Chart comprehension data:
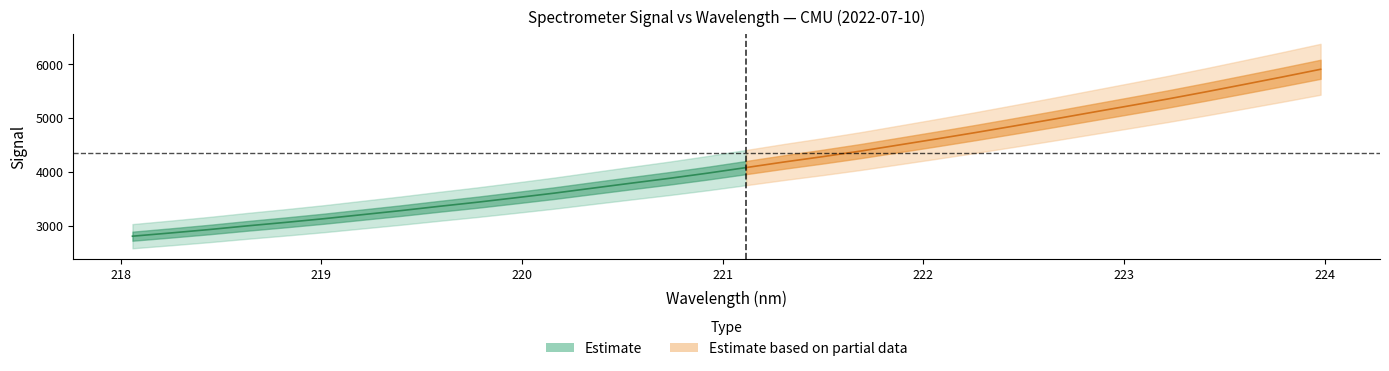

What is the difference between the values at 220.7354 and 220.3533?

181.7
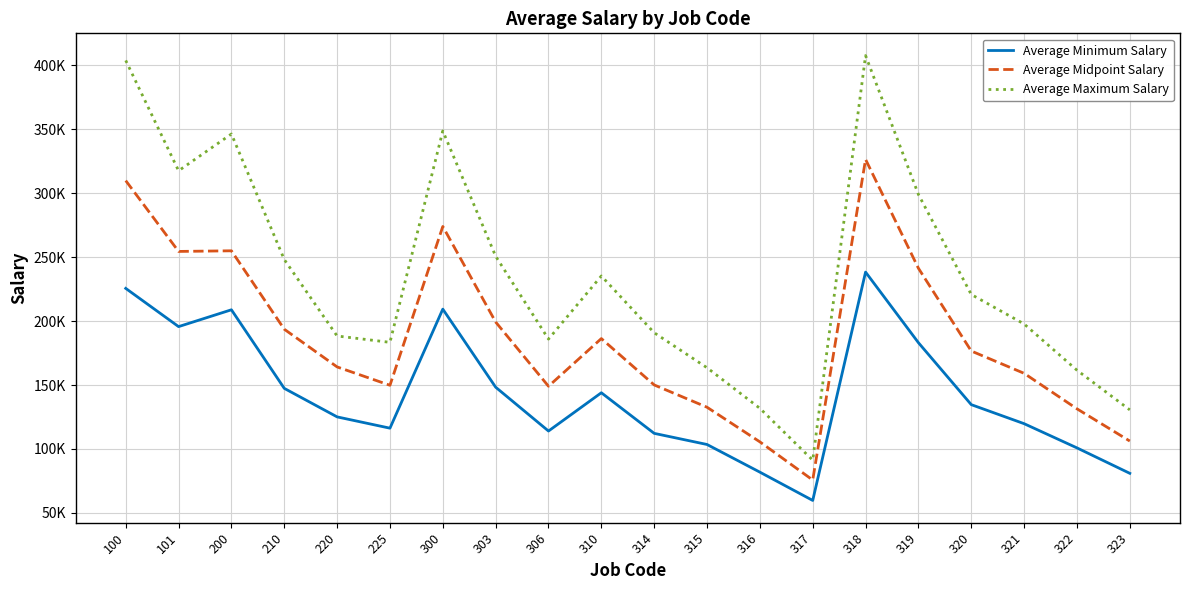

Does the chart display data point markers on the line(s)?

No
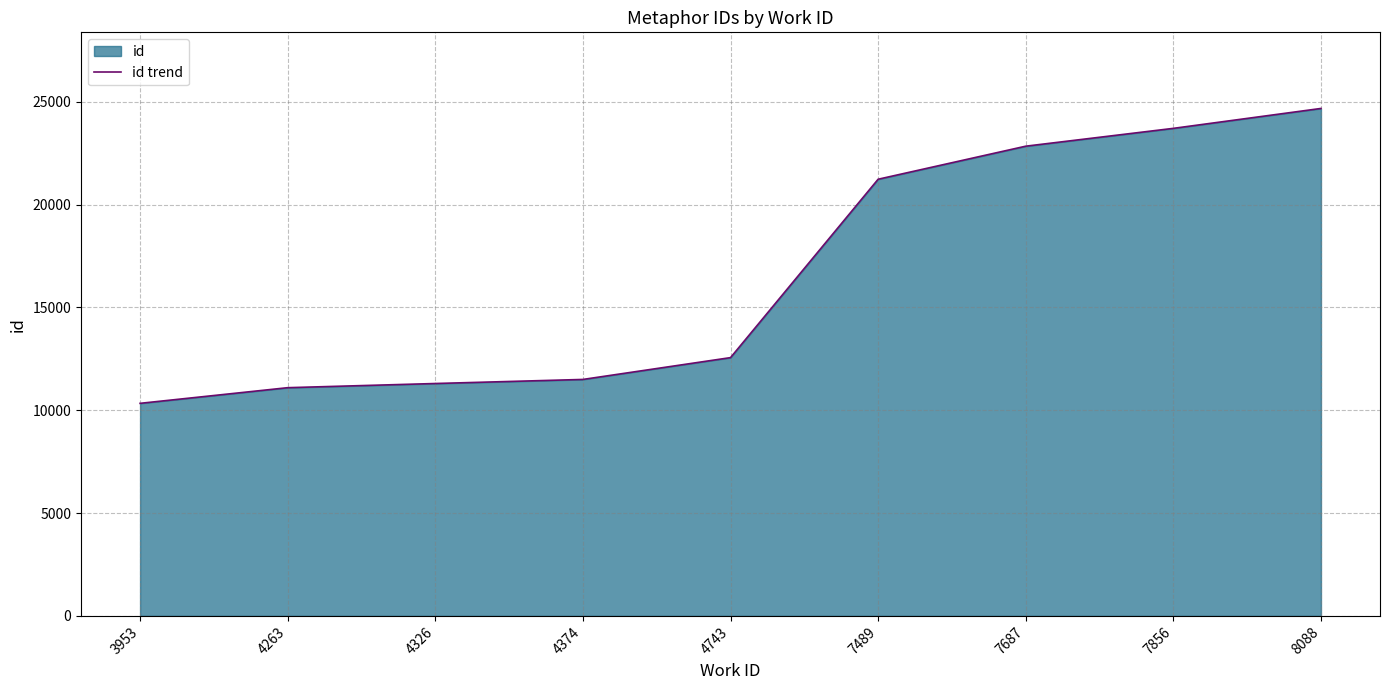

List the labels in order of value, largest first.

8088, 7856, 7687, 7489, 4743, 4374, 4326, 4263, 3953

=== TASK INSTRUCTIONS ===
Render every line of the entries above as a numbered list, skipping blank lines and leaving the pictures out.

=== EXERCISE RESULT ===
1. What is the difference between the values at 220.7354 and 220.3533?
2. 181.7
3. Does the chart display data point markers on the line(s)?
4. No
5. List the labels in order of value, largest first.
6. 8088, 7856, 7687, 7489, 4743, 4374, 4326, 4263, 3953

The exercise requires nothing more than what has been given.